2. method as claimed in claim 2, is characterized in that the concentration of described step (1) mesoboric acid and lithium hydroxide aqueous solution is 0.1～2mol/L, heating-up temperature is 40～60 DEG C.

3. method as claimed in claim 2, is characterized in that in described step (2), the concentration of dipropylene glycol aqueous solution is 0.2～4mol/L.

4. method as claimed in claim 2, is characterized in that the dipropylene glycol molal quantity twice equal to boric acid molal quantity.

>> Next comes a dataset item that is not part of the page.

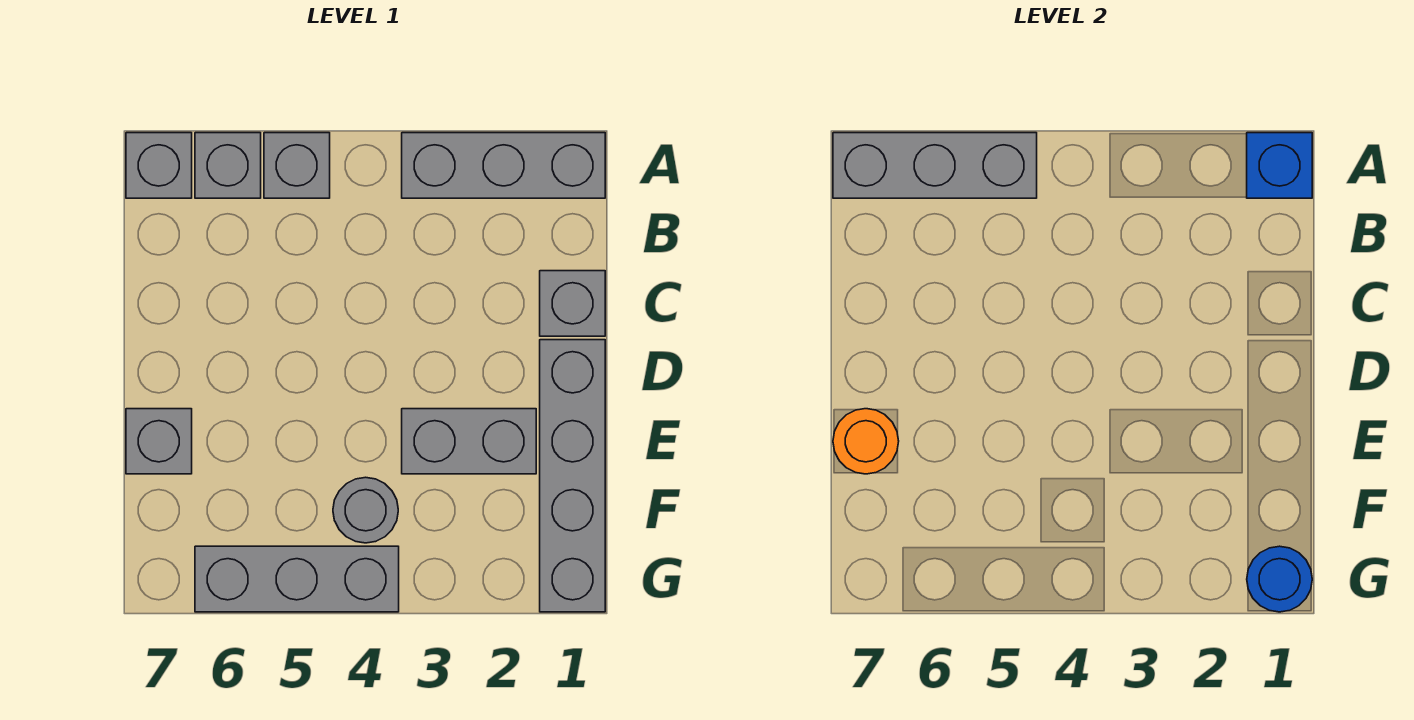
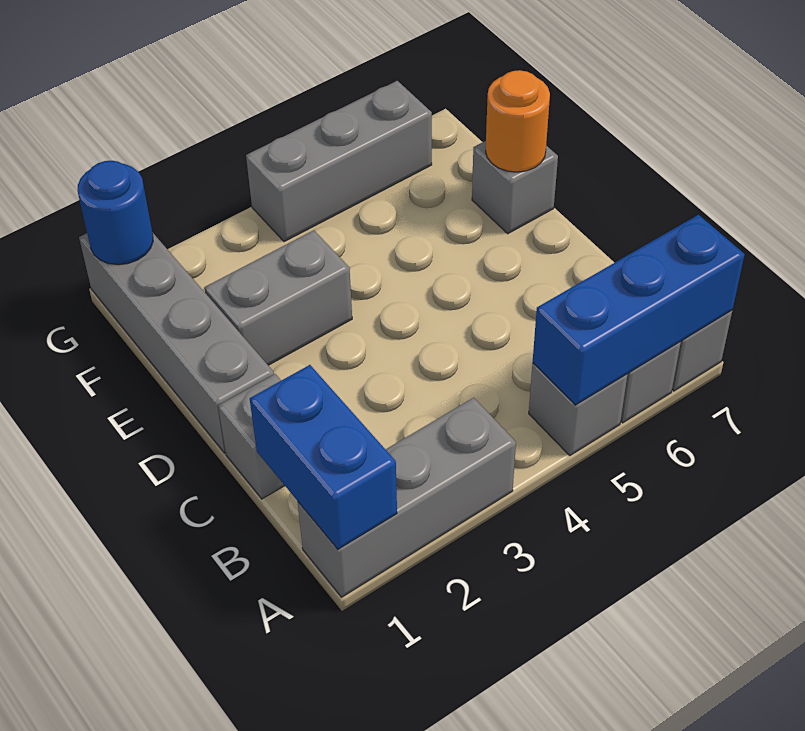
blue 1x1 brick [1247,133,1312,198] -> blue 1x2 brick [250,365,397,549]
grey 1x3 brick [833,133,1037,198] -> blue 1x3 brick [533,215,745,405]
grey 1x1 round brick [333,477,398,543] -> none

5. method as claimed in claim 2, is characterized in that in described step (2), polymerization reaction time is 16～24h, reaction temperature Degree is 80 DEG C～100 DEG C.

6. method as claimed in claim 2, is characterized in that in described step (3) by adding 60～80mL rings in every 100mL water The ratio of hexane adds hexamethylene.

7. method as claimed in claim 2, is characterized in that described step (4) vacuum drying temperature is 50～60 DEG C, vacuum Degree is-0.1～-0.08MPa, the time is 12～24h.